Tube Trotter

Record your London Underground station visits, because why not?

I spend quite a bit of my time living and working in London and traveling on the underground and for whatever reason I have ended up quite liking the tube network especially the different underground stations and history behind them, it might have something to do with being obsessed with the DLR (another part of the TfL network) as a child.

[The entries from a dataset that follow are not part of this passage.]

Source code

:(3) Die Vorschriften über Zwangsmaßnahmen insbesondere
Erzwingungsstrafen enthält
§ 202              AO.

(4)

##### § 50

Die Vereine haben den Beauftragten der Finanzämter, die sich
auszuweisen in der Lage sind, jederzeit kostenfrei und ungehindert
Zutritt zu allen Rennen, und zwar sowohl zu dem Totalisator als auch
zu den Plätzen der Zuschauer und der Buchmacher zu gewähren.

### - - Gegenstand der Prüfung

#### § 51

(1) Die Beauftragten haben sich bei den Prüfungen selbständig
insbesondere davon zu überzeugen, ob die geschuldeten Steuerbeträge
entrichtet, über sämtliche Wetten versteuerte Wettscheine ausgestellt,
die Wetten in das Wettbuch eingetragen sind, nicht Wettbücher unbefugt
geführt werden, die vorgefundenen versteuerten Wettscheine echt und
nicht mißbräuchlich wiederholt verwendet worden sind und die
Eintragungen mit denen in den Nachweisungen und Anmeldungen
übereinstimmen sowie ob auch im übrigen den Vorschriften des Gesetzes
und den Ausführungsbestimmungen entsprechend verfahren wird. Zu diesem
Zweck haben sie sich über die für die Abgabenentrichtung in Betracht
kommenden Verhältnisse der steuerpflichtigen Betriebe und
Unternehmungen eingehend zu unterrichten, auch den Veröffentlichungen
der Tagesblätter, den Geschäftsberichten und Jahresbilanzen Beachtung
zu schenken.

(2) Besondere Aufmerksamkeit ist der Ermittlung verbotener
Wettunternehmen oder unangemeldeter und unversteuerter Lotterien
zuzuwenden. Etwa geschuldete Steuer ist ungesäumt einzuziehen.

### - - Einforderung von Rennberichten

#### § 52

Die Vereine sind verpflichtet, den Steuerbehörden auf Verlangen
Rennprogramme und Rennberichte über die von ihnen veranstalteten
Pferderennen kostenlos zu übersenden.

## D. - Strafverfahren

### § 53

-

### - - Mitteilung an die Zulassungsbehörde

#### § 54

For better or worse this liking has rubbed off on my girlfriend Rosa and last year we came up with the idea of an app called Tube Trotter to record which stations you have visited. It's quite possible she is just humoring me but I am rather happy pretending she likes them as well.

Getting started

The app is incredibly simple, at its heart it's a todo list that allows you to check off each station. The first version of Tube Trotter was built in AngularJS, it was almost fully functional but I ended up getting stuck when I tried to programmatically generate tube maps for each of the lines.

Finishing it

Fast forward to the present day and over the Christmas break I decided to revisit the project. I have started to dislike angular especially the old v1 it was built in so I decided to use the project as an excuse to use Vue.js again. I have worked with Vue for my home automation project but it has been a while, thankfully it's a really easy framework to get going with. The backend is Laravel so it was nice to use Laravel and the bundled Vue front end in as close to an out the box way as you can get.

Offline

I ended up with a functional version finished within a day but it's taken a few weeks to refine and finish the project, especially the offline support. Offline is something I have experimented with before but I have always finished with the conclusion that service workers were nowhere near ready to use, thankfully I found where I had been going wrong and have ended up with a very usable system.

The web app is designed to be used without logging in, with your station data being kept in local storage, if you do choose to login this then gets synced to the server. Taking this approach makes managing offline a lot easier as the app works without a server connection meaning all you need to do is cache the assets to make it work offline.

Dealing with the online/offline/crap connection that comes with using the london underground WiFi has been tricky but because it doesn't need an active connection the biggest problem is knowing when to sync to the server and which data to overwrite, the servers or the clients.

There are a handful of things left to look at with this project (station info, maps, gamification, etc...) but the current version fulfills the initial aims of the project, being able to simply and easily record which underground stations you have visited.